BERITA TERKINI
OJK Catat Volatilitas Tinggi Awal 2026, IHSG Turun 16,91% hingga 1 April

OJK Catat Volatilitas Tinggi Awal 2026, IHSG Turun 16,91% hingga 1 April

Otoritas Jasa Keuangan (OJK) menyoroti pergerakan pasar modal Indonesia yang dinilai cukup dinamis dengan tingkat volatilitas tinggi sepanjang tiga bulan pertama 2026. Indeks Harga Saham Gabungan (IHSG) tercatat mengalami koreksi mendekati 17 persen per 1 April 2026.

Kepala Eksekutif Pengawas Pasar Modal, Keuangan Derivatif, dan Bursa Karbon OJK Hasan Fawzi menyampaikan, per 1 April 2026 IHSG berada di level 7.184,44 atau terkoreksi 16,91 persen secara year to date (ytd).
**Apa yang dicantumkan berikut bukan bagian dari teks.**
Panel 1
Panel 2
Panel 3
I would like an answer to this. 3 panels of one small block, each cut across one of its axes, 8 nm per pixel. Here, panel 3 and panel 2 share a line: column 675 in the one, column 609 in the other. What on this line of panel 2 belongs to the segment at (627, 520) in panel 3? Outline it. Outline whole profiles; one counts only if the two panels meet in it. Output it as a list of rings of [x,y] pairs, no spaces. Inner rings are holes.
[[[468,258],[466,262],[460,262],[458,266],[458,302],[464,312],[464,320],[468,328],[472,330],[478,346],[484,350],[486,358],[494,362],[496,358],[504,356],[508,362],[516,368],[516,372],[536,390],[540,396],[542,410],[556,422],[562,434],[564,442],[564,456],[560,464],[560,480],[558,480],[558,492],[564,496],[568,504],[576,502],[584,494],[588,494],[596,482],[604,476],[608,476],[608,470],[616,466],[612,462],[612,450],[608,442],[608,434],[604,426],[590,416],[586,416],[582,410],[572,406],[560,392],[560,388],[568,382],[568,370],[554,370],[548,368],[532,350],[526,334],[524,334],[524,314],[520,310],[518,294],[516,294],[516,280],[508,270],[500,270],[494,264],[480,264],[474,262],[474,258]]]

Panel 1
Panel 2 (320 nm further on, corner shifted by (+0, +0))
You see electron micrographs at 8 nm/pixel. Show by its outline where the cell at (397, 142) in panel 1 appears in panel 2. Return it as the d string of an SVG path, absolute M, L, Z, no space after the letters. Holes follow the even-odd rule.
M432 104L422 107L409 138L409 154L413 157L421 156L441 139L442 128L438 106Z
Pernyataan itu disampaikan dalam konferensi pers capaian reformasi pasar modal Indonesia di Gedung Bursa Efek Indonesia (BEI), Jakarta, Kamis (2/4/2026).

Menurut Hasan, pelemahan tersebut terjadi seiring eskalasi geopolitik di Timur Tengah serta kondisi domestik terkait rilis pembaruan pemeringkat internasional mengenai outlook pasar modal Indonesia.
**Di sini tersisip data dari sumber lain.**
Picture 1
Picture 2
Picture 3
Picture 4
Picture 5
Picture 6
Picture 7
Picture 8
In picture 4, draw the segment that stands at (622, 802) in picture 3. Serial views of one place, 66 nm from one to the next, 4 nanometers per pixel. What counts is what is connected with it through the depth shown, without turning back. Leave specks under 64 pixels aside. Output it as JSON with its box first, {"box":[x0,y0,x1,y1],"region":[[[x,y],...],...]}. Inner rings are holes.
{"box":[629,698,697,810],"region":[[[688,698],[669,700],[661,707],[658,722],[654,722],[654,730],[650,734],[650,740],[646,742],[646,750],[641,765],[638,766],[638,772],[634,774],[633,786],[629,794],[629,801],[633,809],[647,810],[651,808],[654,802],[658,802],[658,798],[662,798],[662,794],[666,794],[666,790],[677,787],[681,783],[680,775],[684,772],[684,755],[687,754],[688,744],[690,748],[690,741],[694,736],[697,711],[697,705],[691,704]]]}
Meski demikian, ia menekankan bahwa koreksi tidak hanya terjadi di Indonesia, melainkan juga dialami hampir seluruh bursa di kawasan regional maupun global. Hasan menyebut kondisi tersebut mencerminkan dinamika eksternal, bukan semata respons atas fundamental domestik.

Di tengah situasi tersebut, OJK bersama BEI dan self regulatory organization (SRO) terus memantau perkembangan harian untuk mengukur reaksi investor. Hasan mengatakan, hingga kini resiliensi pasar domestik masih terjaga.

Ia mencontohkan aktivitas transaksi saham yang dinilai tetap solid. Rata-rata nilai transaksi harian selama Maret 2026 tercatat mencapai Rp 20,66 triliun.

OJK juga mencatat likuiditas pasar tetap stabil. Rentang spread antara bid (harga beli tertinggi) dan ask (harga jual terendah) berada pada level yang relatif baik, yakni 1,55 kali.

Pada industri reksa dana, OJK menyebut nilai aktiva bersih (NAB) tetap tumbuh di tengah kondisi yang menantang. NAB reksa dana mencapai Rp 655,71 triliun atau naik 3,02 persen secara year to date.

Selain itu, pasar modal dinilai masih menjalankan fungsi pembiayaan bagi korporasi. Hingga akhir Maret 2026, total penghimpunan dana korporasi tercatat mencapai Rp 51,96 triliun.